From 1987 to 1995, GM produced what was coded the "LO5" TBI 350. This engine combo was based on the solid 350ci V8 long-block with a throttle-body fuel-injection (TBI) system mounted directly on top of the intake manifold. This form of "wet intake" injection system didn't produce the higher horsepower figures later obtained with "dry intake" multiport fuel-injection (MPI) systems such as L98 or LT1 F-bodies (Vette and Camaro). However, the torque curve for the TBI engine was a perfect fit for 4x4s. Horsepower and torque values for the LO5 increased slightly over the production term ending in 1995 with 312 lb-ft of torque and a solid horsepower figure of 210. GM used the LO5 in several passenger cars such as the Caprice, but the most popular fit was the 1/2-ton pickup and Suburban line.
The GM Corvette and Camaro...
The GM Corvette and Camaro LT1 engine provided an excellent torque curve (high and flat). However, the Opti-Spark ignition mounted at the crankshaft height scared off a number of engine swappers. Early salvage-yard costs were high compared to a TBI engine.

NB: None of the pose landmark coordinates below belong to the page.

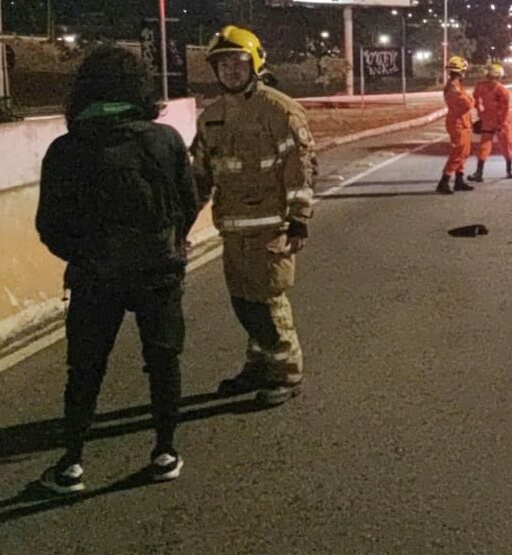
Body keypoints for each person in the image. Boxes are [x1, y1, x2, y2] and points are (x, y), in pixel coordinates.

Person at [35, 46, 198, 494]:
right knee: (163, 362)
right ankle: (165, 452)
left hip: (94, 277)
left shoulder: (66, 149)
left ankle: (71, 464)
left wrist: (86, 256)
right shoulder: (164, 140)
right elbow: (188, 203)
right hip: (159, 272)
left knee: (85, 370)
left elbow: (48, 224)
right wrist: (166, 243)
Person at [191, 26, 316, 407]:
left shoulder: (279, 111)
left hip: (271, 230)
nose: (230, 71)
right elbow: (200, 174)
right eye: (223, 64)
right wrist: (180, 219)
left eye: (238, 62)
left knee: (267, 304)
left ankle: (287, 374)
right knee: (245, 303)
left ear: (255, 63)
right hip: (233, 232)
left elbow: (300, 167)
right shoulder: (211, 118)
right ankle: (259, 365)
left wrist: (299, 218)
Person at [468, 62, 512, 181]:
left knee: (485, 145)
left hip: (488, 119)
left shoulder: (480, 86)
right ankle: (509, 170)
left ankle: (479, 173)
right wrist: (501, 124)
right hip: (502, 122)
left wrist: (481, 113)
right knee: (506, 145)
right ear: (499, 76)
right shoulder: (503, 90)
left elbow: (476, 100)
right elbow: (505, 109)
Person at [438, 56, 475, 194]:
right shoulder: (453, 87)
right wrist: (471, 101)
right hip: (457, 123)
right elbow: (467, 104)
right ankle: (444, 180)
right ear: (460, 71)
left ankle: (459, 180)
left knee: (464, 152)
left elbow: (468, 102)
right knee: (458, 152)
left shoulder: (458, 85)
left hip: (462, 123)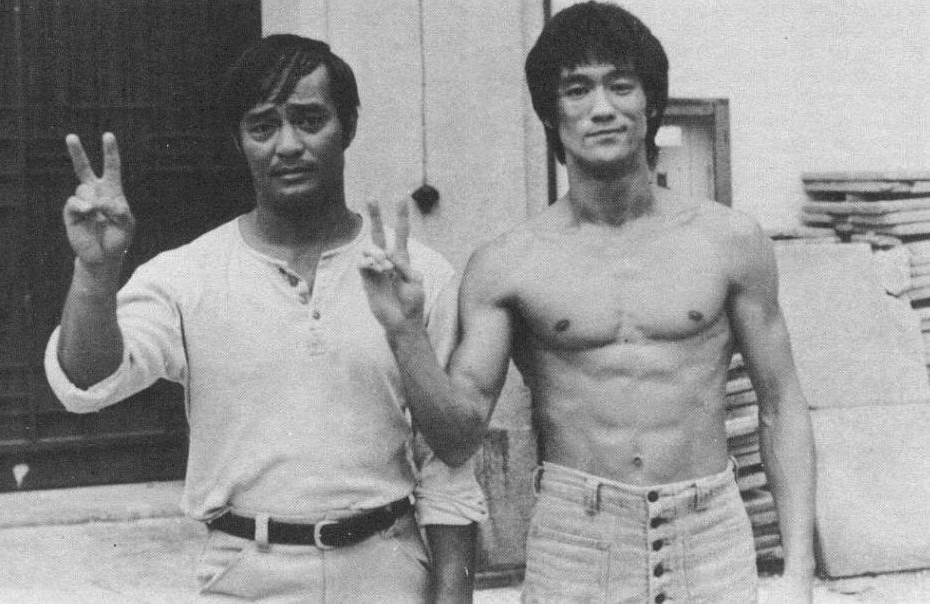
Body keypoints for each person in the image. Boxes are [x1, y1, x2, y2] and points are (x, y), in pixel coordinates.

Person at [359, 3, 816, 603]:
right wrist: (406, 334)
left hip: (709, 539)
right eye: (577, 89)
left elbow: (781, 404)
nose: (602, 108)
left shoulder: (729, 241)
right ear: (552, 114)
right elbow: (457, 438)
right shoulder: (508, 263)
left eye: (621, 85)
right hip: (577, 543)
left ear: (651, 102)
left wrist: (799, 574)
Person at [44, 34, 486, 603]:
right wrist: (95, 272)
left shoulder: (415, 275)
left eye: (310, 120)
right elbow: (87, 381)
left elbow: (449, 468)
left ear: (348, 126)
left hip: (387, 568)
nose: (288, 145)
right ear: (239, 141)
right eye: (262, 127)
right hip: (246, 571)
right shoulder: (189, 274)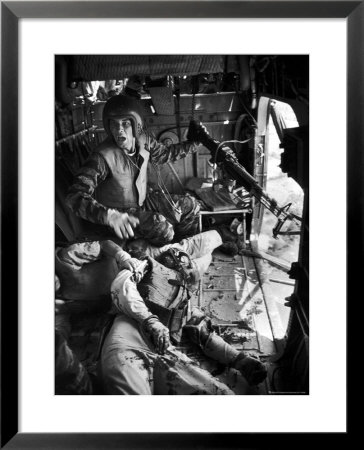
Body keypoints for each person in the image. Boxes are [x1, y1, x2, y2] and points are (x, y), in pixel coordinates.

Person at [98, 231, 267, 395]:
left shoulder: (184, 303)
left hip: (164, 351)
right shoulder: (144, 266)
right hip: (128, 344)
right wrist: (150, 320)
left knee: (222, 393)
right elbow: (121, 287)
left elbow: (203, 333)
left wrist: (237, 359)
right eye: (178, 259)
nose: (185, 264)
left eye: (189, 264)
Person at [66, 94, 209, 246]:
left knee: (191, 206)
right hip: (119, 215)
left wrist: (195, 142)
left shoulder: (144, 140)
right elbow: (74, 196)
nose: (119, 130)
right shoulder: (102, 157)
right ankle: (145, 252)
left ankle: (182, 249)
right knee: (163, 229)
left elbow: (165, 155)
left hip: (143, 201)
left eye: (125, 123)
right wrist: (109, 216)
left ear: (136, 125)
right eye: (114, 124)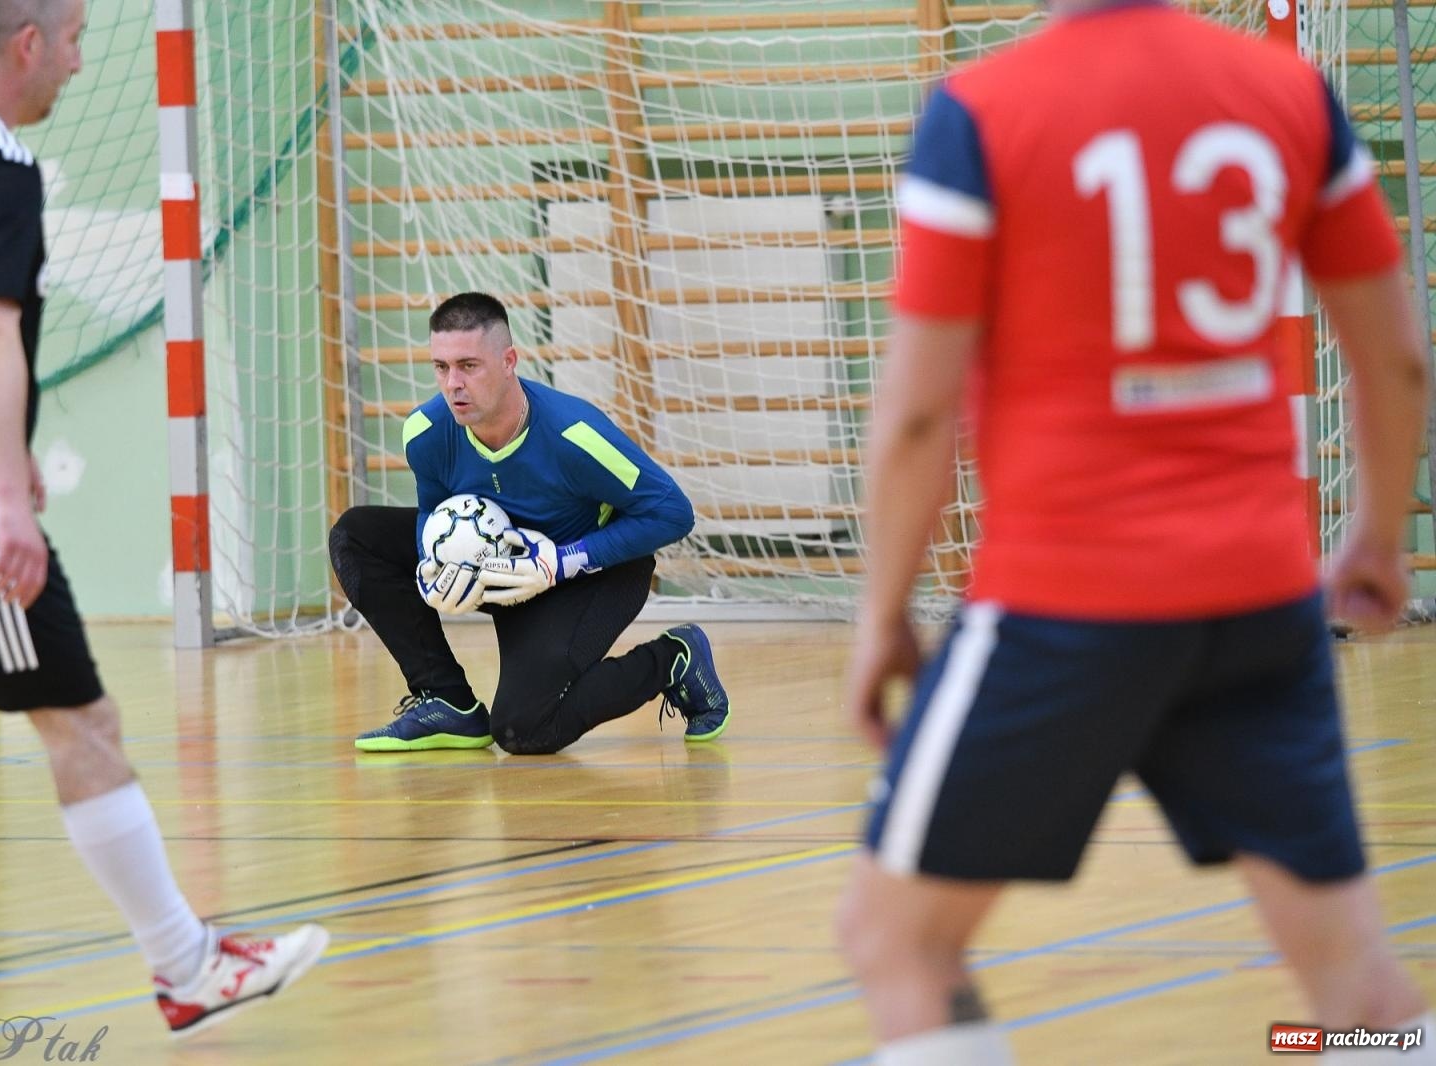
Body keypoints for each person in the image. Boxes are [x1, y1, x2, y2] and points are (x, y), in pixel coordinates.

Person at [837, 2, 1436, 1063]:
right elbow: (1394, 359)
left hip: (1064, 604)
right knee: (1353, 981)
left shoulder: (980, 110)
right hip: (1259, 600)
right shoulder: (1291, 94)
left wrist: (880, 614)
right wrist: (1376, 539)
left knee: (896, 941)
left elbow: (919, 413)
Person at [0, 0, 326, 1037]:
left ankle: (189, 959)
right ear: (26, 44)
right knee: (82, 720)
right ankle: (187, 965)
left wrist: (5, 453)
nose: (75, 62)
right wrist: (5, 493)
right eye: (74, 42)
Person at [330, 292, 730, 754]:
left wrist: (564, 561)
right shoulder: (425, 432)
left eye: (468, 366)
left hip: (588, 576)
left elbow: (672, 512)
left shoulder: (574, 434)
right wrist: (429, 559)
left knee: (525, 730)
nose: (453, 384)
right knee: (356, 535)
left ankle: (673, 661)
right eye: (441, 367)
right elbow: (432, 511)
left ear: (509, 361)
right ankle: (446, 700)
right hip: (499, 571)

After a few years of production, the LO5 started turning up in a variety of transplants from Jeeps to earlier fullsize trucks. For a number of years, the standard "swap" engine for Jeep builders was the TBI 350. The fuel-injection system on the LO5 is based on a dual-injector pod which is programmed to introduce a conical spray of fuel directly into the top of the intake manifold. This most basic EFI design proved to be perhaps the easiest to diagnose and tune of any to date. Quick ignition, smooth-running, and good fuel efficiency made the LO5 a great pick.
In an engine-swap application, the wiring required to support the TBI LO5 proved to be one of the most inexpensive and basic harnesses for the aftermarket to produce, and that still holds true today. Using the engine wiring harness from the donor vehicle wasn't a huge chore. However, the availability, simplicity, and price of a fresh aftermarket TBI harness, such as those available from Howell Engine Developments, remain hard to pass up.
In today's world of complex injection systems, composite intakes, and expensive wiring systems, the LO5 would seem to be the ideal engine for the salvage-yard searcher. Unfortunately, the chances of finding a low-mileage LO5 in decent condition is made worse by the fact that GM hasn't produced one in 13 years.